Aim of the task
Format the lines running from the start of the items through the line that contains "Licitación electrónica", both inclusive, as a JSON list of strings with one string per line and blank lines omitted.

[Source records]
|---|

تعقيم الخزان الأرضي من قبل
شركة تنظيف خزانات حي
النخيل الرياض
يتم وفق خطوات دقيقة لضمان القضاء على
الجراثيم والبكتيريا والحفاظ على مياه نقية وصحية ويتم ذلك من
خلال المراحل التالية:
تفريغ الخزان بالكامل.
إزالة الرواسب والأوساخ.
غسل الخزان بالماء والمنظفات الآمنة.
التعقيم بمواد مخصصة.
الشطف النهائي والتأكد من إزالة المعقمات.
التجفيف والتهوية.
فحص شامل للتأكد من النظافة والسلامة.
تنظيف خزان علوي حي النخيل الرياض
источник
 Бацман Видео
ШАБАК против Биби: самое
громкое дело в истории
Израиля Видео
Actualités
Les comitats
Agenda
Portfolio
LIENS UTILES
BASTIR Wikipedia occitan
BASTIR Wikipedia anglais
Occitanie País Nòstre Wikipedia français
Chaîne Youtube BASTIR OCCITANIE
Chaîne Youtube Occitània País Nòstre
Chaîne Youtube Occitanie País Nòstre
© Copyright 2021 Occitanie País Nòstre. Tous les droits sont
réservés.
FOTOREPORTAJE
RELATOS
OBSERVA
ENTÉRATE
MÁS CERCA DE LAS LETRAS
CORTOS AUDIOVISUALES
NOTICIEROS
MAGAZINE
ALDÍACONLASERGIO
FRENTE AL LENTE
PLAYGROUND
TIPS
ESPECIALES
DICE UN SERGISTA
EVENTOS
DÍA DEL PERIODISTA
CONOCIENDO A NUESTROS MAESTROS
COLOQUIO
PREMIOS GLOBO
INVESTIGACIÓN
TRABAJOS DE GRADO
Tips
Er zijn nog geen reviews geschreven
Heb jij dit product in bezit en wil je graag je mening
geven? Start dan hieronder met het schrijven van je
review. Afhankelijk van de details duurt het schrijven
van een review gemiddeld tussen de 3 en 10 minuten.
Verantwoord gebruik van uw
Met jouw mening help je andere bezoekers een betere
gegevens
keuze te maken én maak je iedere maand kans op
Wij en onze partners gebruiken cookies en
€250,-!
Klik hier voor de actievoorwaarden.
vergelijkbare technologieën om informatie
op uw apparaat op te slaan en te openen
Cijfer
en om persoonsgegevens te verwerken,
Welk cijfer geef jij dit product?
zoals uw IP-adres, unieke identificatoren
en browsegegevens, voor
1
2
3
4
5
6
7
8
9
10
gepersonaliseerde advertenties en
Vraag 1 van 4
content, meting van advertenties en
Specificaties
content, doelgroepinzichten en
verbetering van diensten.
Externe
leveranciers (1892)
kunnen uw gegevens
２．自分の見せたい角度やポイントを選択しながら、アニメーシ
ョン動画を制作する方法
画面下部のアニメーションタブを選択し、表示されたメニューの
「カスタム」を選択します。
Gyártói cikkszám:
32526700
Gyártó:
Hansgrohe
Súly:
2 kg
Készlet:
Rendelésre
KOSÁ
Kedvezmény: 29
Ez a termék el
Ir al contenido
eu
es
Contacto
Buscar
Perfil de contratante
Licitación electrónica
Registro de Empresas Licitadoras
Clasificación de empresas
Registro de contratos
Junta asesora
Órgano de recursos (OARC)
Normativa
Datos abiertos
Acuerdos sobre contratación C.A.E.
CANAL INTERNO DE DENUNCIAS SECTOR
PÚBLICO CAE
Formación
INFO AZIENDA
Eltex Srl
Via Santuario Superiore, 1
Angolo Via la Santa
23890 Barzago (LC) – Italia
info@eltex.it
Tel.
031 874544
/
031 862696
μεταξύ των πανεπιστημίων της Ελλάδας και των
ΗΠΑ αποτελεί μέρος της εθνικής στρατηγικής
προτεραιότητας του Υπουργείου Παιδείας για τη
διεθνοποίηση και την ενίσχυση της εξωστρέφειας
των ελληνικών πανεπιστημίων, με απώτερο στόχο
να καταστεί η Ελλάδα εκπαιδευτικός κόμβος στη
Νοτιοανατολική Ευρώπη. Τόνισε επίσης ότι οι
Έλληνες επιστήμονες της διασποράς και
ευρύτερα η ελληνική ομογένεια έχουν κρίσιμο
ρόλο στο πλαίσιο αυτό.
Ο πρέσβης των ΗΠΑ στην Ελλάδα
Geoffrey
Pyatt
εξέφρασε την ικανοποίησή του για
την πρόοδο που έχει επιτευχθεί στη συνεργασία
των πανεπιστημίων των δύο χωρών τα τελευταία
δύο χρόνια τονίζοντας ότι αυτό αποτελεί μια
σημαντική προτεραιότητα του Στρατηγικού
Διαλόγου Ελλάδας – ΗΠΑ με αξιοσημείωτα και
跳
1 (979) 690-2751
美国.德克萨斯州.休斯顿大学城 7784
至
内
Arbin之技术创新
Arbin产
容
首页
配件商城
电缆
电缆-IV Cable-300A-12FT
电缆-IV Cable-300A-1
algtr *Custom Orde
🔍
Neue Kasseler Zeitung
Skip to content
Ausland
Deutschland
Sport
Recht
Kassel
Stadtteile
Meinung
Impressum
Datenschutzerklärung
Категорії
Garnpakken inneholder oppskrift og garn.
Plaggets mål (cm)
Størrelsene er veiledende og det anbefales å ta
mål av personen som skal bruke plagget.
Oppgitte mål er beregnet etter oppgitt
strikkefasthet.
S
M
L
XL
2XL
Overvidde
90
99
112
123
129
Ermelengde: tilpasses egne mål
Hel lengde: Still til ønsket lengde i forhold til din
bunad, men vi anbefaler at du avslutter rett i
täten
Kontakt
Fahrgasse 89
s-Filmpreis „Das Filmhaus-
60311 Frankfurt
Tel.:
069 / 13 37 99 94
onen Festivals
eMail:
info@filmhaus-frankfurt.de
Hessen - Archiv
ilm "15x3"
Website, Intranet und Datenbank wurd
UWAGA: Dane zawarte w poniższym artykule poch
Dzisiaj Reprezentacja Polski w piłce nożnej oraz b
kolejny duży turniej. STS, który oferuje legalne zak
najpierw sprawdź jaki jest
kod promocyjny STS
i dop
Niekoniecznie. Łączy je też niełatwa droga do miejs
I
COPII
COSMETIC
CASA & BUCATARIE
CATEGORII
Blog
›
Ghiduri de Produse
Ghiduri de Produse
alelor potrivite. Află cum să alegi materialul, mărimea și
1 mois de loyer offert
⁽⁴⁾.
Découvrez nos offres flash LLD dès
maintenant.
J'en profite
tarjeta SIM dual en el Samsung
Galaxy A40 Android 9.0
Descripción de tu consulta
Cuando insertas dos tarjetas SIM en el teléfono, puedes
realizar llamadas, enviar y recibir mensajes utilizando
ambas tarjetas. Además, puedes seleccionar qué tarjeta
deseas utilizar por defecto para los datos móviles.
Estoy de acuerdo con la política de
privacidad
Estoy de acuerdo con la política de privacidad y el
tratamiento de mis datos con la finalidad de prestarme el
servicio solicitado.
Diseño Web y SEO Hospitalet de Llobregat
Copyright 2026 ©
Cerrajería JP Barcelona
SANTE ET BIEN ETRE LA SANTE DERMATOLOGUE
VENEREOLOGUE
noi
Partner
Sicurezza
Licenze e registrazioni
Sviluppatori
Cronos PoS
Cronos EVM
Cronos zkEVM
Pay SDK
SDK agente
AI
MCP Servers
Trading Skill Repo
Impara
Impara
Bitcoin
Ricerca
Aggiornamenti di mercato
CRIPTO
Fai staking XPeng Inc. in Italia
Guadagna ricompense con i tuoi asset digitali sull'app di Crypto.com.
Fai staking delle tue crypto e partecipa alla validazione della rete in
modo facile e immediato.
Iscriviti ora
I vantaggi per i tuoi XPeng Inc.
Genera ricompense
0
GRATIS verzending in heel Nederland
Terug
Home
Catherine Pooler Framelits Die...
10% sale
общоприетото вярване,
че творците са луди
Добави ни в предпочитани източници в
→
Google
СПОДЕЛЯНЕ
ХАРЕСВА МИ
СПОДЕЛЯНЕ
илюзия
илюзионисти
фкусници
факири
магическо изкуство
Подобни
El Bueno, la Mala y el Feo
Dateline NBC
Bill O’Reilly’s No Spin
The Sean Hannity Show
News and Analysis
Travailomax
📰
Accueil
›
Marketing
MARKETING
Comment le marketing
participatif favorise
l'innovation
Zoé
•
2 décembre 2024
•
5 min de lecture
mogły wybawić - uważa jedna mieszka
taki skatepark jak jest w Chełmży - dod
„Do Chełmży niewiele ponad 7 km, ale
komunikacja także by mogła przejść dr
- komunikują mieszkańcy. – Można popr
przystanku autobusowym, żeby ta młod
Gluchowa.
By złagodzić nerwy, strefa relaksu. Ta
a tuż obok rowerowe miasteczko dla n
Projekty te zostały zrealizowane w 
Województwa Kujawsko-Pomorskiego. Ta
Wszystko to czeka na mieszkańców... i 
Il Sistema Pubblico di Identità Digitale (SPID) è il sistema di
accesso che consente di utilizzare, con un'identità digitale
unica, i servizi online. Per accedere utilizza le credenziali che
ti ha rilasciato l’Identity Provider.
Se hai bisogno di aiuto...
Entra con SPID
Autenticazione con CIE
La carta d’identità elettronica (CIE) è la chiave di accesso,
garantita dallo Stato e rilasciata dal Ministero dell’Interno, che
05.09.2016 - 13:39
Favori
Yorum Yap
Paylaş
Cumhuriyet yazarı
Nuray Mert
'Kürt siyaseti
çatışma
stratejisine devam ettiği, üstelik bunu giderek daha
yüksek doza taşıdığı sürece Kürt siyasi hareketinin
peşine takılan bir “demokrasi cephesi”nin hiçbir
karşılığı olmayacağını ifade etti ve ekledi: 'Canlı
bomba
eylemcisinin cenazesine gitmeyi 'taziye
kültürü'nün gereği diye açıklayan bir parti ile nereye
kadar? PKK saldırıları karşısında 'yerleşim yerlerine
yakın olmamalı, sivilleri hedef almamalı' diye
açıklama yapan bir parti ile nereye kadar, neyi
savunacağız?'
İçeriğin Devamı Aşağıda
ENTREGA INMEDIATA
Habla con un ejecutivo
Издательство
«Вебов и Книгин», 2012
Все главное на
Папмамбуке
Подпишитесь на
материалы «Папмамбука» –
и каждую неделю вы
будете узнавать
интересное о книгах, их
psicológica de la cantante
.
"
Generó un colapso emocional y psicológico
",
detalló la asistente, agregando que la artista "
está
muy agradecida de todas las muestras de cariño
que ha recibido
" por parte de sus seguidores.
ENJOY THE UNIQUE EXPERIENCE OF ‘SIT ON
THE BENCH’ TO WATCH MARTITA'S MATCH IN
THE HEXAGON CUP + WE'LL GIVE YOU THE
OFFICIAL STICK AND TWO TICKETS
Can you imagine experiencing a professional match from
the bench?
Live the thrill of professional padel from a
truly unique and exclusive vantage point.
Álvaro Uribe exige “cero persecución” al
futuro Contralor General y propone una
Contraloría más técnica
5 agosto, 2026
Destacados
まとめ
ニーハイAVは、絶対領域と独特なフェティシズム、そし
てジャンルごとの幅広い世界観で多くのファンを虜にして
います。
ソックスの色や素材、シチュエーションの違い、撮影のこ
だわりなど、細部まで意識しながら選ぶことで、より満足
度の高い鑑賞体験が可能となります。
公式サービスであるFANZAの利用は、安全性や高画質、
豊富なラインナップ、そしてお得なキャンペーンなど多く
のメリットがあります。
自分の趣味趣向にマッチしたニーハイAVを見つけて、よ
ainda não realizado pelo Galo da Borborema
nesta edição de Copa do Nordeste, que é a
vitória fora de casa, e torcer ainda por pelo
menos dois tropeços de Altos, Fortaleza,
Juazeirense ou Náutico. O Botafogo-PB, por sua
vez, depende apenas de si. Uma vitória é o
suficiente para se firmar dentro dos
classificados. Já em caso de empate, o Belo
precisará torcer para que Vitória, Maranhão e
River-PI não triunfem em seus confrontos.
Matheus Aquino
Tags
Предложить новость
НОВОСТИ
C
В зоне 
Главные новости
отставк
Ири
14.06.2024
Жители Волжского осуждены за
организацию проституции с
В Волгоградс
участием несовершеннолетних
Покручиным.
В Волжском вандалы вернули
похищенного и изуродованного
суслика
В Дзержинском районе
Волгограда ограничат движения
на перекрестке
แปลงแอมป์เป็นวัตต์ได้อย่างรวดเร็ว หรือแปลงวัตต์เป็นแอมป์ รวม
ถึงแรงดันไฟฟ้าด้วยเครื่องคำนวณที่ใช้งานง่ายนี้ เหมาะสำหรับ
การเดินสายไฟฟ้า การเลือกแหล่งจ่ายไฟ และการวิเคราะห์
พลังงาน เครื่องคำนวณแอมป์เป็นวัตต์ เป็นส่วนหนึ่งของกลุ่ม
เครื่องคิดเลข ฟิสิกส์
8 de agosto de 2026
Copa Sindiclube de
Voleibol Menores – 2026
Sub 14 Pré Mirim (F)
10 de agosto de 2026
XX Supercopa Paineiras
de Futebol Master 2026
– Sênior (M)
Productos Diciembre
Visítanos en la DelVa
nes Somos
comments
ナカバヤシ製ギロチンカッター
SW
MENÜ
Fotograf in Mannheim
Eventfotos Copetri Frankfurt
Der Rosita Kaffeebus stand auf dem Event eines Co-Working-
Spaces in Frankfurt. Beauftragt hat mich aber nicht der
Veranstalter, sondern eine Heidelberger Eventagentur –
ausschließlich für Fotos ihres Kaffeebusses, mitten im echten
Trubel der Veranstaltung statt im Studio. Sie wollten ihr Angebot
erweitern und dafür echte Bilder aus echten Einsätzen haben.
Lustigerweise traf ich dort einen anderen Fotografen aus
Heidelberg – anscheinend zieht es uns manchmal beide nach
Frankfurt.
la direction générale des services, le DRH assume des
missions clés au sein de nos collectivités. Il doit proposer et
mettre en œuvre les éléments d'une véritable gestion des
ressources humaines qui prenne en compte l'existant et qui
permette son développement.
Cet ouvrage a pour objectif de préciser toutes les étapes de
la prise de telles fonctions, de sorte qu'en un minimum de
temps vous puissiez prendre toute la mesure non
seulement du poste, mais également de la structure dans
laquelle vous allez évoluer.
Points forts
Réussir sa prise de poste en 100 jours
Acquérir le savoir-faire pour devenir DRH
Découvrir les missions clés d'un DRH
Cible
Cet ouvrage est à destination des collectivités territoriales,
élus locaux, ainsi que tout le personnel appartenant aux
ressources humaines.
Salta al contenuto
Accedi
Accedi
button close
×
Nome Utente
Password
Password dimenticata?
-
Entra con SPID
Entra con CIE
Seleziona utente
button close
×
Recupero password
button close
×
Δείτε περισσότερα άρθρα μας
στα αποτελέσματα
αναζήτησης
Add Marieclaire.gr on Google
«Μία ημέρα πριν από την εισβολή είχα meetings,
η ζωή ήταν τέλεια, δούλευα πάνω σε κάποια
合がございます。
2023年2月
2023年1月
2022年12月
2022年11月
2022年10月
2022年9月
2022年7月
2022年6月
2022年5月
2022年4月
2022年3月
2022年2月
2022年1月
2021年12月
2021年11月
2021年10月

|---|

Result for this task
[
  "تعقيم الخزان الأرضي من قبل",
  "شركة تنظيف خزانات حي",
  "النخيل الرياض",
  "يتم وفق خطوات دقيقة لضمان القضاء على",
  "الجراثيم والبكتيريا والحفاظ على مياه نقية وصحية ويتم ذلك من",
  "خلال المراحل التالية:",
  "تفريغ الخزان بالكامل.",
  "إزالة الرواسب والأوساخ.",
  "غسل الخزان بالماء والمنظفات الآمنة.",
  "التعقيم بمواد مخصصة.",
  "الشطف النهائي والتأكد من إزالة المعقمات.",
  "التجفيف والتهوية.",
  "فحص شامل للتأكد من النظافة والسلامة.",
  "تنظيف خزان علوي حي النخيل الرياض",
  "источник",
  " Бацман Видео",
  "ШАБАК против Биби: самое",
  "громкое дело в истории",
  "Израиля Видео",
  "Actualités",
  "Les comitats",
  "Agenda",
  "Portfolio",
  "LIENS UTILES",
  "BASTIR Wikipedia occitan",
  "BASTIR Wikipedia anglais",
  "Occitanie País Nòstre Wikipedia français",
  "Chaîne Youtube BASTIR OCCITANIE",
  "Chaîne Youtube Occitània País Nòstre",
  "Chaîne Youtube Occitanie País Nòstre",
  "© Copyright 2021 Occitanie País Nòstre. Tous les droits sont",
  "réservés.",
  "FOTOREPORTAJE",
  "RELATOS",
  "OBSERVA",
  "ENTÉRATE",
  "MÁS CERCA DE LAS LETRAS",
  "CORTOS AUDIOVISUALES",
  "NOTICIEROS",
  "MAGAZINE",
  "ALDÍACONLASERGIO",
  "FRENTE AL LENTE",
  "PLAYGROUND",
  "TIPS",
  "ESPECIALES",
  "DICE UN SERGISTA",
  "EVENTOS",
  "DÍA DEL PERIODISTA",
  "CONOCIENDO A NUESTROS MAESTROS",
  "COLOQUIO",
  "PREMIOS GLOBO",
  "INVESTIGACIÓN",
  "TRABAJOS DE GRADO",
  "Tips",
  "Er zijn nog geen reviews geschreven",
  "Heb jij dit product in bezit en wil je graag je mening",
  "geven? Start dan hieronder met het schrijven van je",
  "review. Afhankelijk van de details duurt het schrijven",
  "van een review gemiddeld tussen de 3 en 10 minuten.",
  "Verantwoord gebruik van uw",
  "Met jouw mening help je andere bezoekers een betere",
  "gegevens",
  "keuze te maken én maak je iedere maand kans op",
  "Wij en onze partners gebruiken cookies en",
  "€250,-!",
  "Klik hier voor de actievoorwaarden.",
  "vergelijkbare technologieën om informatie",
  "op uw apparaat op te slaan en te openen",
  "Cijfer",
  "en om persoonsgegevens te verwerken,",
  "Welk cijfer geef jij dit product?",
  "zoals uw IP-adres, unieke identificatoren",
  "en browsegegevens, voor",
  "1",
  "2",
  "3",
  "4",
  "5",
  "6",
  "7",
  "8",
  "9",
  "10",
  "gepersonaliseerde advertenties en",
  "Vraag 1 van 4",
  "content, meting van advertenties en",
  "Specificaties",
  "content, doelgroepinzichten en",
  "verbetering van diensten.",
  "Externe",
  "leveranciers (1892)",
  "kunnen uw gegevens",
  "２．自分の見せたい角度やポイントを選択しながら、アニメーシ",
  "ョン動画を制作する方法",
  "画面下部のアニメーションタブを選択し、表示されたメニューの",
  "「カスタム」を選択します。",
  "Gyártói cikkszám:",
  "32526700",
  "Gyártó:",
  "Hansgrohe",
  "Súly:",
  "2 kg",
  "Készlet:",
  "Rendelésre",
  "KOSÁ",
  "Kedvezmény: 29",
  "Ez a termék el",
  "Ir al contenido",
  "eu",
  "es",
  "Contacto",
  "Buscar",
  "Perfil de contratante",
  "Licitación electrónica"
]